Seulement, celui-ci comporte des « imperfections multiples », constatent les magistrats financiers. D'abord, ils pointent un pilotage « peu lisible » et « à géométrie variable ». Selon eux, le rôle de chaque acteur à l’échelon national est « difficile à appréhender » et celui de l’État est « morcelé » entre trois directions et l’Agence nationale de la cohésion des territoires (ANCT).
En outre, « aucun outil n’existe pour le suivi des conventions d’abattement au plan national ou pour comparer les actions des bailleurs sociaux et leurs coûts hors et dans les QPV ». Sans compter qu’« aucune entité centrale de l’État ne dresse de bilan ou d’évaluation du dispositif », seule l’Union sociale pour l’habitat (USH) s’y attelle mais est « partie prenante » puisqu’elle est représentante des bailleurs sociaux. Par ailleurs, la Cour juge « faible » la connaissance de l’emploi de la dépense fiscale, bien que celle-ci ait bondi de 85 % entre 2019 et 2024, du fait notamment de la réforme de la taxe foncière.
Contrôle « faible » et « inégal »
Elle estime également qu’il faudrait « recentrer » l’usage du dispositif sur sa « finalité initiale ». « Faute de définition précise », certaines actions financées par cet abattement relèvent ainsi de « l'entretien normal ». Et « faute d'obligation précise » là aussi, elles sont parfois « reportées d'une année sur l'autre » ou « déployées dans un autre QPV » . « Un meilleur cadrage (...) s’impose donc », selon la Cour.
Elle critique aussi un « contrôle de la réalité des actions menées au titre de l’abattement (...) faible et inégal selon les territoires ». De plus, elle rappelle que la restitution totale ou partielle de l’abattement, dans le cas où le montant des contreparties est inférieur au montant de l’abattement, n’est pas prévue. « Les préfets et les maires ne disposent pas de leviers d'action, sauf à dénoncer la convention d'utilisation de l’abattement de TFPB, ce qui constitue une sanction peu adaptée », soulignent les magistrats financiers.
Afin de corriger cette situation, ils réclament « a minima » le renforcement des contrôles, mais suggèrent également d’étudier la possibilité de transformer cet abattement en « un dispositif de subvention plus classique, à l’instar des autres outils de la politique de la ville ».
Les bailleurs très « réservés » sur une subvention
Une idée qui ne convainc guère puisque l'Union sociale pour l’habitat (USH), comme l’ANCT, ont fait part de leurs « réserves » - si ce n’est de leur « très grandes réserves » - quant à cette hypothèse, dans leur réponse à la Cour.

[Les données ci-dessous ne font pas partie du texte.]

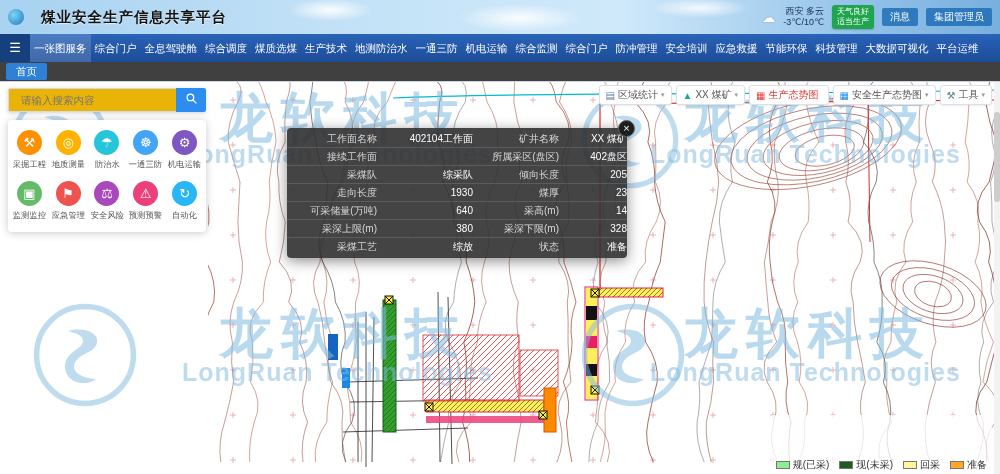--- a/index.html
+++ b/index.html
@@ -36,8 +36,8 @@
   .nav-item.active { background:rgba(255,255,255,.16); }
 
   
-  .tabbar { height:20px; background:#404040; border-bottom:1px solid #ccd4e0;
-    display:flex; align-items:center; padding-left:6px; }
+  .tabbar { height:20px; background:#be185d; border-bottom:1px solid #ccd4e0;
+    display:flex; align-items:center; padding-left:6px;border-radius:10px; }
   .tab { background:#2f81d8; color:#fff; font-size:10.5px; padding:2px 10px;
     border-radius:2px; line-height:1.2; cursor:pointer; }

Se disant « très attaché » à ce dispositif, l'USH souligne « la souplesse et la flexibilité » du dispositif actuel, alors que « le passage à un modèle de subvention risquerait d’introduire une logique d’appel à projets inadaptée » qui « risquerait d’alourdir les procédures administratives, de fragiliser la gouvernance partagée installée entre État, collectivités et bailleurs, et de priver les territoires de la visibilité pluriannuelle que permet aujourd’hui la convention d’abattement TFPB ».
Même chose du côté de l'ANCT qui estime, toutefois, qu’un « meilleur pilotage, une clarification des rôles et un suivi avec des instances de contrôle mieux définies pourraient permettre de conserver une souplesse dans le financement de projets locaux répondant à des enjeux spécifiques aux quartiers ».
Plus globalement, le rapport de la Cour recommande donc de s'assurer de la transmission aux préfectures des montants exonérés, de renforcer le système de contrôle, mais aussi d’élaborer un guide des bonnes pratiques et de permettre la remise en cause - partielle ou totale - d'« un abattement non dûment justifié ».